China’s current goal is to derive as much as 20% of its primary energy use from non-fossil fuels by 2030. One option under consideration is to bring forward that target, according to people familiar with the discussions who asked not to be identified, possibly to 2025. Another proposal is to cut the share of coal in the energy mix to 52% by 2025, from the 57.5% planned for the end of this year, one of the people said.
The nation’s top leadership will next month lay out its broad strategy for 2021-2025, with specific details to be released in March next year.
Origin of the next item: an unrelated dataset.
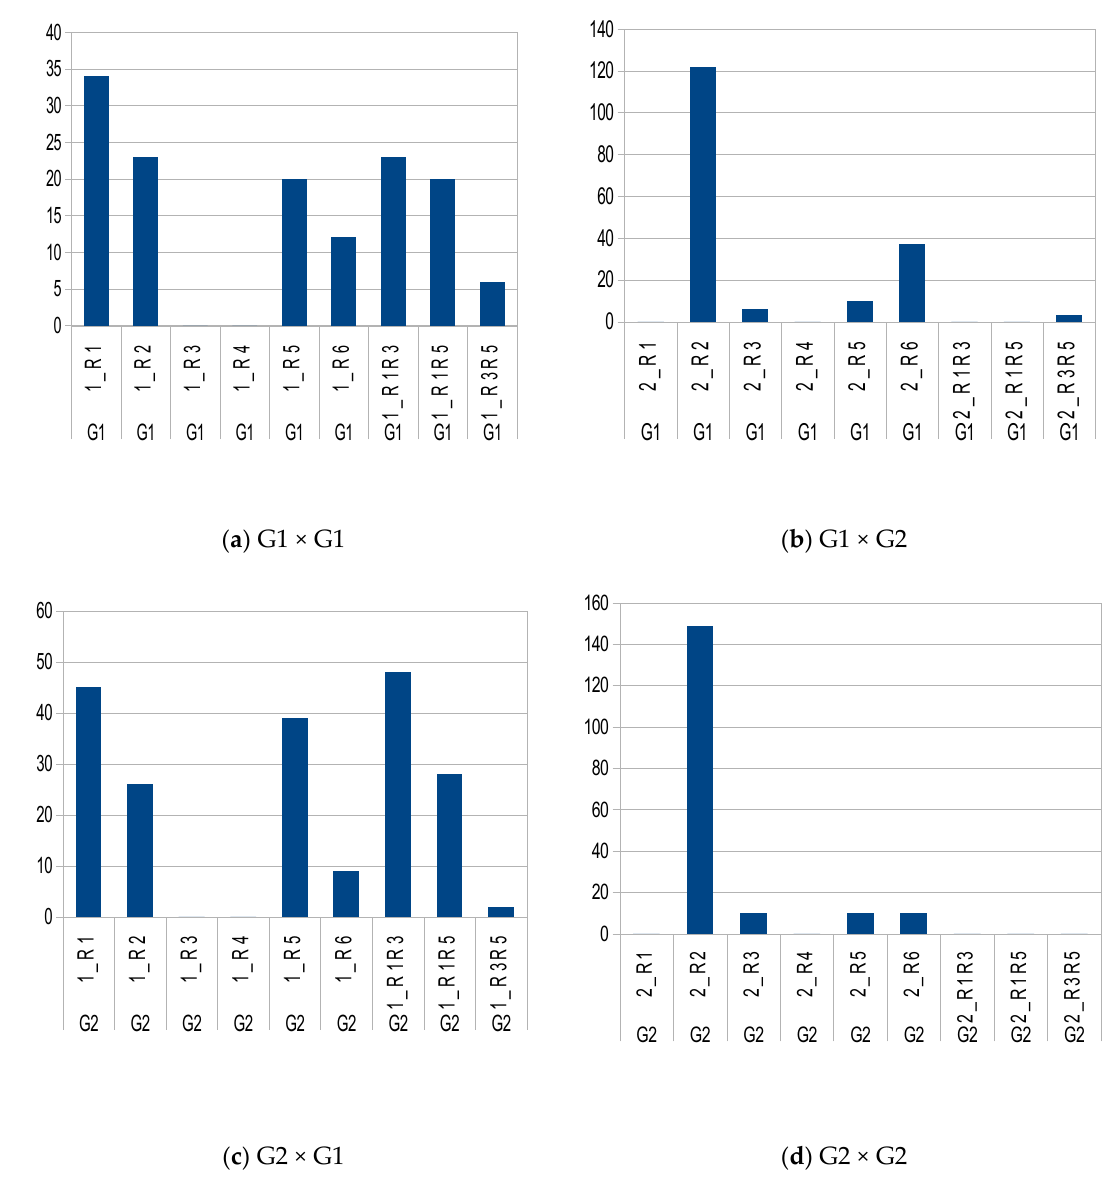
Figure 2. Number of crosses examined from the literature for pairwise combinations of varieties belonging to the frame of DSI to ( b ) G1 × G2 and ( c ) G2 × G1 expected with fruit in accordance with DSI and ( a ) G1 × G1 and ( d ) G2 × G2 expected without fruit, but that showed fruit, which sustained degradation of the S ‐ determinants (DS ‐ D).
The new energy policy is likely to be an exercise in juggling the sometimes competing demands of delivering economic growth, promoting energy security and mitigating the worst effects of global warming.
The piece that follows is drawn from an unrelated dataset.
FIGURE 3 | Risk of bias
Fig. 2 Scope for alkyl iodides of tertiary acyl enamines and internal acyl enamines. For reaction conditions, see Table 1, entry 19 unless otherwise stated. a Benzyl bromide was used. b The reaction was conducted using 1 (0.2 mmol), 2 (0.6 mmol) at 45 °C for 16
The National Energy Administration, which is fielding the proposals, didn’t immediately respond to a fax seeking comment.
“The target setting is in early discussions that require opinions not only from the NEA but also industrial regulators,” said Peng Peng, secretary general of the China New Energy Investment and Financing Alliance.
Promoting renewables at the expense of dirty energy like coal doesn’t necessarily mean that consumption of fossil fuels would fall, as total power needs rise as the economy expands. Unlike other major economies, China is expected to show some growth this year as it emerges more quickly than other countries from the coronavirus pandemic.
Still, China has done a little better than it expected in its transition to clean energy so far, even as it remains the world’s biggest miner and consumer of coal. The share of non-fossil fuels in the energy mix was 15.3% in 2019, surpassing the 15% goal set for 2020.
Moreover, as a major producer of both energy sources, China is likely to favor renewables and coal over imported fuels when it comes to assessing its energy security needs at a time of worsening trade relations and fraying supply chains. “Security of supply is firmly back on the agenda,” Wood Mackenzie Ltd. said in a note this week.
Chinese renewable energy stocks have been on a tear on speculation that Beijing could increase its requirements for solar and wind power. Bringing forward the 20% target to 2025 could see solar installations more than triple from 2019 levels to 105 gigawatts a year, while wind could almost double to 48 gigawatts, Zhu Yue, an analyst at Industrial Securities Co., said in a note.
Longi Green Energy Technology Co., the world’s largest solar company, dropped 2.6% in early trading Friday in Shanghai, pairing gains since Sept. 10 to 13%. GCL-Poly Energy Holdings Ltd., one of the top producers of polysilicon, which is used to make solar power cells, gained as much as 4.9% in Hong Kong and extended its rally over that period to 19%.